Search code examples
rn-gramtidytext

Split text into ngrams without overlap in R


I have a dataframe where one column contains a lengthy transcript. I want to use unnest_tokens to split the transcript into ngrams of 50 words. The following code will split the transcripts:

content <- data.frame(channel=c("NBC"), program=c("A"), transcript=c("This is a rather unusual glossary in that all of the words on the list are essentially synonymous - they are nouns meaning nonsense, gibberish, claptrap, hogwash, rubbish ... you get the idea. It probably shouldn't be surprising that this category is so productive of weird words. After all, what better way to disparage someone's ideas than to combine some nonsense syllables to make a descriptor for them? You more or less always can identify their meaning from context alone - either they're used as interjections, preceded by words like 'such' or 'unadulterated' or 'ridiculous'. But which to choose? You have the reduplicated ones (fiddle-faddle), the pseudo-classical (brimborion), the ones that literally mean something repulsive (spinach), and of course the wide variety that are euphemisms for bodily functions. Excluded from this list are the wide variety of very fun terms that are simple vulgarities without any specific reference to nonsense."))

content_ngram <- content %>%
  unnest_tokens(output=sentence, input=transcript, token="ngrams", n=50)
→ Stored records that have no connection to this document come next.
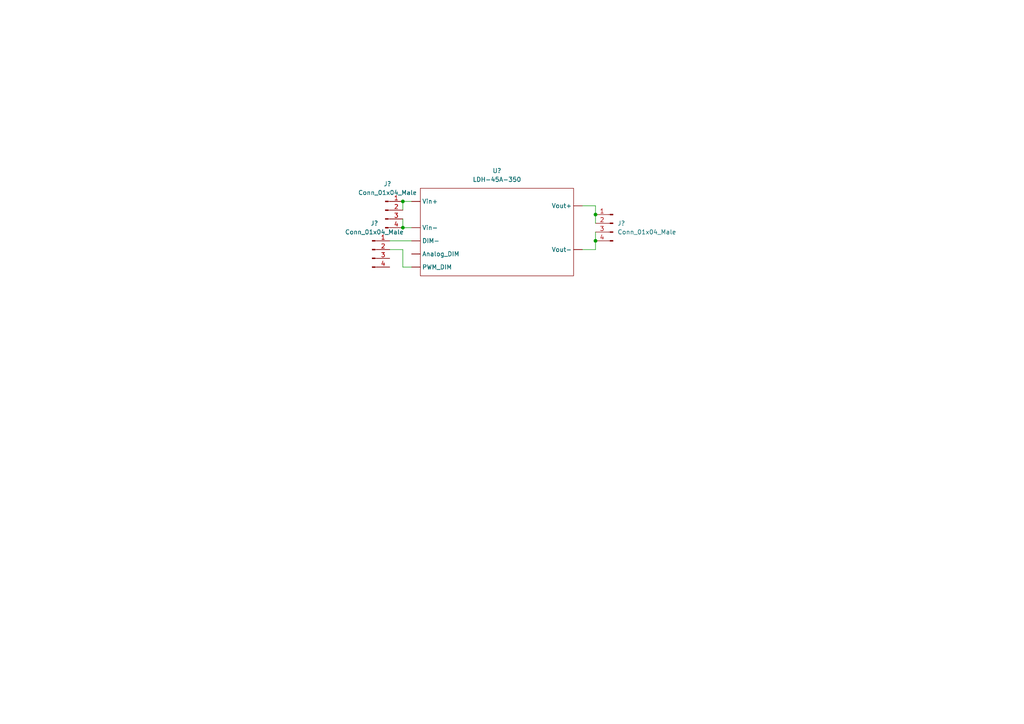
<source format=kicad_sch>
(kicad_sch (version 20211123) (generator eeschema)

  (uuid 497283dc-5316-4045-8e79-68a8bb50f4f5)

  (paper "A4")

  

  (junction (at 116.84 58.42) (diameter 0) (color 0 0 0 0)
    (uuid 427a7cb2-0ff6-4112-a10b-99428ddd9548)
  )
  (junction (at 116.84 66.04) (diameter 0) (color 0 0 0 0)
    (uuid 9fe27806-297d-4490-8f4f-300eb98fd52a)
  )
  (junction (at 172.72 69.85) (diameter 0) (color 0 0 0 0)
    (uuid a963baa9-41fe-4366-947d-2b05d788c130)
  )
  (junction (at 172.72 62.23) (diameter 0) (color 0 0 0 0)
    (uuid eafb39bc-5122-4d4b-b364-43c077668b5e)
  )

  (wire (pts (xy 172.72 59.69) (xy 172.72 62.23))
    (stroke (width 0) (type default) (color 0 0 0 0))
    (uuid 04021117-2590-4d6e-b258-5fe2789655e7)
  )
  (wire (pts (xy 116.84 58.42) (xy 116.84 60.96))
    (stroke (width 0) (type default) (color 0 0 0 0))
    (uuid 0ebb3310-786b-424d-807f-c7d51aa7436f)
  )
  (wire (pts (xy 172.72 62.23) (xy 172.72 64.77))
    (stroke (width 0) (type default) (color 0 0 0 0))
    (uuid 13698683-f274-4621-bdc1-96ffaf7a517e)
  )
  (wire (pts (xy 116.84 66.04) (xy 119.38 66.04))
    (stroke (width 0) (type default) (color 0 0 0 0))
    (uuid 2620923d-7d78-4536-a161-436b4c06a726)
  )
  (wire (pts (xy 172.72 67.31) (xy 172.72 69.85))
    (stroke (width 0) (type default) (color 0 0 0 0))
    (uuid 2a7e1c92-d65e-4607-8016-31f80b0ba19d)
  )
  (wire (pts (xy 116.84 77.47) (xy 116.84 72.39))
    (stroke (width 0) (type default) (color 0 0 0 0))
    (uuid 368f95ff-a013-477f-93e2-8a2f051713c8)
  )
  (wire (pts (xy 172.72 72.39) (xy 172.72 69.85))
    (stroke (width 0) (type default) (color 0 0 0 0))
    (uuid 39279baf-6ba9-4081-b177-8729e507b09c)
  )
  (wire (pts (xy 119.38 77.47) (xy 116.84 77.47))
    (stroke (width 0) (type default) (color 0 0 0 0))
    (uuid 3c2f68ef-2248-45c9-bb01-5f6ddcb04dae)
  )
  (wire (pts (xy 116.84 72.39) (xy 113.03 72.39))
    (stroke (width 0) (type default) (color 0 0 0 0))
    (uuid 5430d029-9d3f-473a-a5c6-393998ec851d)
  )
  (wire (pts (xy 116.84 63.5) (xy 116.84 66.04))
    (stroke (width 0) (type default) (color 0 0 0 0))
    (uuid 67b494e3-647a-4460-babe-5d7f1a2c0c94)
  )
  (wire (pts (xy 168.91 59.69) (xy 172.72 59.69))
    (stroke (width 0) (type default) (color 0 0 0 0))
    (uuid 9c30aa62-459a-4dd9-afd4-f32e97cb015e)
  )
  (wire (pts (xy 116.84 58.42) (xy 119.38 58.42))
    (stroke (width 0) (type default) (color 0 0 0 0))
    (uuid 9fa550e9-5388-41d5-a08e-b9ba0decaa73)
  )
  (wire (pts (xy 168.91 72.39) (xy 172.72 72.39))
    (stroke (width 0) (type default) (color 0 0 0 0))
    (uuid bc6effc8-87db-4893-b9a4-0083d7cf18d2)
  )
  (wire (pts (xy 113.03 69.85) (xy 119.38 69.85))
    (stroke (width 0) (type default) (color 0 0 0 0))
    (uuid f908ab46-b9d5-4f70-b2dd-86db4855ff7a)
  )

  (symbol (lib_id "dimmer_lib:LDH-45A-350") (at 143.51 45.72 0) (unit 1)
    (in_bom yes) (on_board yes) (fields_autoplaced)
    (uuid 464aa031-265c-410d-83c1-58d5ac5e6c8d)
    (property "Reference" "U?" (id 0) (at 144.145 49.53 0))
    (property "Value" "LDH-45A-350" (id 1) (at 144.145 52.07 0))
    (property "Footprint" "" (id 2) (at 143.51 45.72 0)
      (effects (font (size 1.27 1.27)) hide)
    )
    (property "Datasheet" "" (id 3) (at 143.51 45.72 0)
      (effects (font (size 1.27 1.27)) hide)
    )
    (pin "" (uuid ad5d15be-ae28-4e5f-924a-e7113f09b336))
    (pin "" (uuid d33c5df5-b20b-4d7e-94bb-ebafd74441c3))
    (pin "" (uuid 595b9142-c99b-431d-80f8-51bc3ccf4062))
    (pin "" (uuid 35bc867a-9c04-4f91-a36d-12dfdd2da01e))
    (pin "" (uuid a7cf9252-7b9d-4fb8-9c38-9f8f0d721bbd))
    (pin "" (uuid 2907f03e-6b26-4b62-93d5-6d22be7dc3a8))
    (pin "" (uuid b81bd43c-084d-4a5d-88ab-195d5e5035a2))
  )

  (symbol (lib_id "Connector:Conn_01x04_Male") (at 177.8 64.77 0) (mirror y) (unit 1)
    (in_bom yes) (on_board yes) (fields_autoplaced)
    (uuid 60e7850f-d81d-4b57-a82d-002416a7a2a2)
    (property "Reference" "J?" (id 0) (at 179.07 64.7699 0)
      (effects (font (size 1.27 1.27)) (justify right))
    )
    (property "Value" "Conn_01x04_Male" (id 1) (at 179.07 67.3099 0)
      (effects (font (size 1.27 1.27)) (justify right))
    )
    (property "Footprint" "" (id 2) (at 177.8 64.77 0)
      (effects (font (size 1.27 1.27)) hide)
    )
    (property "Datasheet" "~" (id 3) (at 177.8 64.77 0)
      (effects (font (size 1.27 1.27)) hide)
    )
    (pin "1" (uuid add7d8c1-b8be-48d6-ac0f-eb1dc71172de))
    (pin "2" (uuid 11144e59-10a0-41f7-a9d6-bbbd2d208879))
    (pin "3" (uuid c2350791-8fec-4be3-8b55-c137e0d4720d))
    (pin "4" (uuid c9b07493-f9b4-4c69-8a3c-7a5de1827736))
  )

  (symbol (lib_id "Connector:Conn_01x04_Male") (at 111.76 60.96 0) (unit 1)
    (in_bom yes) (on_board yes) (fields_autoplaced)
    (uuid 7b7b0a39-4c5a-4b75-b108-79e2ffeb37c7)
    (property "Reference" "J?" (id 0) (at 112.395 53.34 0))
    (property "Value" "Conn_01x04_Male" (id 1) (at 112.395 55.88 0))
    (property "Footprint" "" (id 2) (at 111.76 60.96 0)
      (effects (font (size 1.27 1.27)) hide)
    )
    (property "Datasheet" "~" (id 3) (at 111.76 60.96 0)
      (effects (font (size 1.27 1.27)) hide)
    )
    (pin "1" (uuid 1f138969-b7d1-4712-8bee-6bdb17c5d5f7))
    (pin "2" (uuid 60434397-267a-4421-93eb-9cad5cf60280))
    (pin "3" (uuid b798fc88-0d9e-44ac-9088-a117c9740552))
    (pin "4" (uuid 590c1e64-bea6-4659-9fa3-7b726d55c0d8))
  )

  (symbol (lib_id "Connector:Conn_01x04_Male") (at 107.95 72.39 0) (unit 1)
    (in_bom yes) (on_board yes) (fields_autoplaced)
    (uuid 8defd7fa-4f3e-463e-80fe-a61c4cda154a)
    (property "Reference" "J?" (id 0) (at 108.585 64.77 0))
    (property "Value" "Conn_01x04_Male" (id 1) (at 108.585 67.31 0))
    (property "Footprint" "" (id 2) (at 107.95 72.39 0)
      (effects (font (size 1.27 1.27)) hide)
    )
    (property "Datasheet" "~" (id 3) (at 107.95 72.39 0)
      (effects (font (size 1.27 1.27)) hide)
    )
    (pin "1" (uuid 093a9ff5-ef7a-455c-859a-d2e50ed1f693))
    (pin "2" (uuid f02cbcc7-7c79-4c46-a462-5c6d2161b046))
    (pin "3" (uuid ff6ee1b6-2582-4f1d-b36e-3e136e0df941))
    (pin "4" (uuid 20b81799-6257-495e-81a7-c4a151015de9))
  )
)

</source>
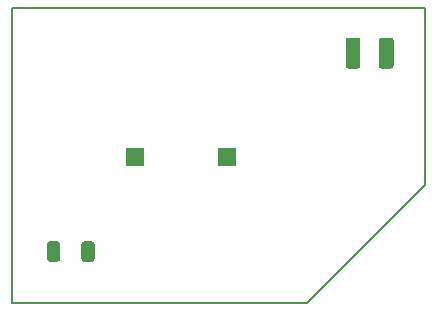
<source format=gbr>
%TF.GenerationSoftware,KiCad,Pcbnew,(5.1.9)-1*%
%TF.CreationDate,2024-06-03T11:22:04+08:00*%
%TF.ProjectId,task1,7461736b-312e-46b6-9963-61645f706362,rev?*%
%TF.SameCoordinates,Original*%
%TF.FileFunction,Paste,Top*%
%TF.FilePolarity,Positive*%
%FSLAX46Y46*%
G04 Gerber Fmt 4.6, Leading zero omitted, Abs format (unit mm)*
G04 Created by KiCad (PCBNEW (5.1.9)-1) date 2024-06-03 11:22:04*
%MOMM*%
%LPD*%
G01*
G04 APERTURE LIST*
%TA.AperFunction,Profile*%
%ADD10C,0.200000*%
%TD*%
%ADD11R,1.500000X1.500000*%
G04 APERTURE END LIST*
D10*
X160787600Y-102085200D02*
X150787600Y-112085200D01*
X160787600Y-87085200D02*
X160787600Y-102085200D01*
X125787600Y-112085200D02*
X150787600Y-112085200D01*
X125787600Y-87085200D02*
X125787600Y-112085200D01*
X125787600Y-87085200D02*
X160787600Y-87085200D01*
D11*
%TO.C,SW1*%
X136200000Y-99700000D03*
X144000000Y-99700000D03*
%TD*%
%TO.C,R1*%
G36*
G01*
X131700000Y-108325001D02*
X131700000Y-107074999D01*
G75*
G02*
X131949999Y-106825000I249999J0D01*
G01*
X132575001Y-106825000D01*
G75*
G02*
X132825000Y-107074999I0J-249999D01*
G01*
X132825000Y-108325001D01*
G75*
G02*
X132575001Y-108575000I-249999J0D01*
G01*
X131949999Y-108575000D01*
G75*
G02*
X131700000Y-108325001I0J249999D01*
G01*
G37*
G36*
G01*
X128775000Y-108325001D02*
X128775000Y-107074999D01*
G75*
G02*
X129024999Y-106825000I249999J0D01*
G01*
X129650001Y-106825000D01*
G75*
G02*
X129900000Y-107074999I0J-249999D01*
G01*
X129900000Y-108325001D01*
G75*
G02*
X129650001Y-108575000I-249999J0D01*
G01*
X129024999Y-108575000D01*
G75*
G02*
X128775000Y-108325001I0J249999D01*
G01*
G37*
%TD*%
%TO.C,D1*%
G36*
G01*
X155325000Y-89825000D02*
X155325000Y-91975000D01*
G75*
G02*
X155075000Y-92225000I-250000J0D01*
G01*
X154325000Y-92225000D01*
G75*
G02*
X154075000Y-91975000I0J250000D01*
G01*
X154075000Y-89825000D01*
G75*
G02*
X154325000Y-89575000I250000J0D01*
G01*
X155075000Y-89575000D01*
G75*
G02*
X155325000Y-89825000I0J-250000D01*
G01*
G37*
G36*
G01*
X158125000Y-89825000D02*
X158125000Y-91975000D01*
G75*
G02*
X157875000Y-92225000I-250000J0D01*
G01*
X157125000Y-92225000D01*
G75*
G02*
X156875000Y-91975000I0J250000D01*
G01*
X156875000Y-89825000D01*
G75*
G02*
X157125000Y-89575000I250000J0D01*
G01*
X157875000Y-89575000D01*
G75*
G02*
X158125000Y-89825000I0J-250000D01*
G01*
G37*
%TD*%
M02*

</source>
Because this particular transcript is 100 words long, the resulting dataframe includes 100 observations, where the first engram contains the first 50 words, the second includes the 2nd through 51st words, and so on. Instead, I would like the split the transcript into non-overlapping ngrams. In the above example, I want a dataframe with two observations where the first includes an ngram with words 1-50 and the second observations includes an ngram with words 51-100.


Solution

  • One option open to you is to tokenize to single words and then concatenate back up to the chunks you are interested in. This might be a better fit, because n-gram tokenization does by definition overlap.

    library(tidyverse)
    library(tidytext)
    
    content <- tibble(channel = c("NBC"), 
                      program = c("A"), 
                      transcript = c("This is a rather unusual glossary in that all of the words on the list are essentially synonymous - they are nouns meaning nonsense, gibberish, claptrap, hogwash, rubbish ... you get the idea. It probably shouldn't be surprising that this category is so productive of weird words. After all, what better way to disparage someone's ideas than to combine some nonsense syllables to make a descriptor for them? You more or less always can identify their meaning from context alone - either they're used as interjections, preceded by words like 'such' or 'unadulterated' or 'ridiculous'. But which to choose? You have the reduplicated ones (fiddle-faddle), the pseudo-classical (brimborion), the ones that literally mean something repulsive (spinach), and of course the wide variety that are euphemisms for bodily functions. Excluded from this list are the wide variety of very fun terms that are simple vulgarities without any specific reference to nonsense."))
    
    content %>%
      unnest_tokens(output = sentence, 
                    input = transcript) %>%
      group_by(channel, program, observation = row_number() %/% 100) %>%
      summarise(sentence = str_c(sentence, collapse = " ")) %>%
      ungroup
    
    #> # A tibble: 2 x 4
    #>   channel program observation sentence                                     
    #>   <chr>   <chr>         <dbl> <chr>                                        
    #> 1 NBC     A                 0 this is a rather unusual glossary in that al…
    #> 2 NBC     A                 1 reduplicated ones fiddle faddle the pseudo c…
    

    Created on 2019-12-13 by the reprex package (v0.3.0)